▶ [O que fazer] Reescreva as linhas abaixo trocando "Заказать" por "Купить" em todas as ocorrências e mantendo todo o resto igual. Não inclua as imagens na resposta.

▶ [Linhas a usar]
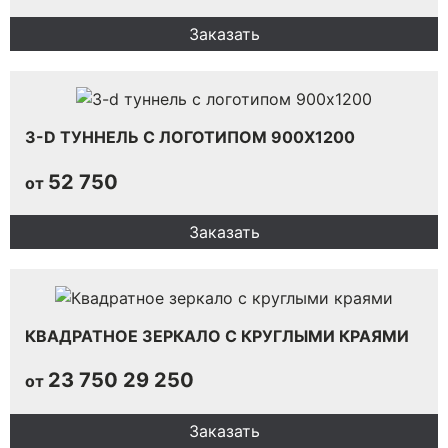
Заказать
3-D ТУННЕЛЬ С ЛОГОТИПОМ 900Х1200
52 750
от
Заказать
КВАДРАТНОЕ ЗЕРКАЛО С КРУГЛЫМИ КРАЯМИ
23 750
29 250
от
Заказать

▶ [Solução]
Купить
3-D ТУННЕЛЬ С ЛОГОТИПОМ 900Х1200
52 750
от
Купить
КВАДРАТНОЕ ЗЕРКАЛО С КРУГЛЫМИ КРАЯМИ
23 750
29 250
от
Купить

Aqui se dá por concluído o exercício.